Синдром зарубежной слепоты Гольца

С Александром Гольцем, корреспондентом еженедельника "Итоги", я познакомился в аэропорту Лонгиербюена почти неожиданно, заметив у багажной транспортёрной ленты небольшого худощавого человека с несколько восточной внешностью и растерянным взглядом, по которому догадался, что только что сошедший с самолёта норвежской авиакомпании человек явно из России, а потому сразу подошёл к нему и спросил:

– Вы Гольц?

Услышав русскую речь явно русского человека, он обрадовано кивнул головой и я представился. А собеседник торопливо сообщил, что хотел бы поскорее "оторваться" от норвежцев и познакомиться с жизнью русских на архипелаге. Я обнадёжил, высказав готовность руководства российского рудника в любое время принять представителя российской прессы.

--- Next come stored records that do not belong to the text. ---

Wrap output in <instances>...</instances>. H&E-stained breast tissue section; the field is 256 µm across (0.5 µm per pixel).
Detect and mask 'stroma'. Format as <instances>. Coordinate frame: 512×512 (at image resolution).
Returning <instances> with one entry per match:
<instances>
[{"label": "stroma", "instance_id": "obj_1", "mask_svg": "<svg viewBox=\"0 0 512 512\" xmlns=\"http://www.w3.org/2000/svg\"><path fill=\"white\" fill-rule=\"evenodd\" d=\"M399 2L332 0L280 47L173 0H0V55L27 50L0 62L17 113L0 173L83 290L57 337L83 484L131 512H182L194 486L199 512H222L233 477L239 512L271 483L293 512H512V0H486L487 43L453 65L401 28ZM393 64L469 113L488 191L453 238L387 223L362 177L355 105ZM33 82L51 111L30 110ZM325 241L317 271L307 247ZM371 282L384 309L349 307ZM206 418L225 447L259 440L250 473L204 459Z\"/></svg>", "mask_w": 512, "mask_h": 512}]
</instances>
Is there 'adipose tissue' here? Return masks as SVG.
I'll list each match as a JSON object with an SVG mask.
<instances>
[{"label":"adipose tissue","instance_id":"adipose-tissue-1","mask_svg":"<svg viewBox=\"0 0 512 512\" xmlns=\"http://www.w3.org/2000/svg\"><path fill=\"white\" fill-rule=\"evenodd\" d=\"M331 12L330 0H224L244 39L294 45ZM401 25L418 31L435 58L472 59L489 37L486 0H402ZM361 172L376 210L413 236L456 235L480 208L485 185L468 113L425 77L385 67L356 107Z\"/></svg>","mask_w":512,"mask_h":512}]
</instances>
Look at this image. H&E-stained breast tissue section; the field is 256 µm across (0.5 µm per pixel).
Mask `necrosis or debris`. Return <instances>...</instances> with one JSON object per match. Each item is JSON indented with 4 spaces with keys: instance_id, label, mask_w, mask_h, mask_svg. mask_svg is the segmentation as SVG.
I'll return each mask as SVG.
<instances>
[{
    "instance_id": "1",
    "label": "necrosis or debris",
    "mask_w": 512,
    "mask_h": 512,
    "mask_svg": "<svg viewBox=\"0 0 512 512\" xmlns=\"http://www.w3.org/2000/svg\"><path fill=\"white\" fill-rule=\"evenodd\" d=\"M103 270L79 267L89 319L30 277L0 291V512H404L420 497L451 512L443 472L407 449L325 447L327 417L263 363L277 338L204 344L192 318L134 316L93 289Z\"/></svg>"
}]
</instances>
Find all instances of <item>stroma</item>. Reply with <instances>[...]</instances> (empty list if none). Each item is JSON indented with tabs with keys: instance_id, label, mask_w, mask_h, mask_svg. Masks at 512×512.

Нет, на самом деле я не приехал встречать земляка из Москвы. У меня были другие гости. Но норвежцы заранее известили трест "Арктикуголь" и консульство Российской Федерации на Шпицбергене о предстоящем прибытии российского журналиста, которого пригласила норвежская сторона по линии Министерства иностранных дел Норвегии для освещения мероприятия, посвящённого годовщине гибели российского самолёта на Шпицбергене.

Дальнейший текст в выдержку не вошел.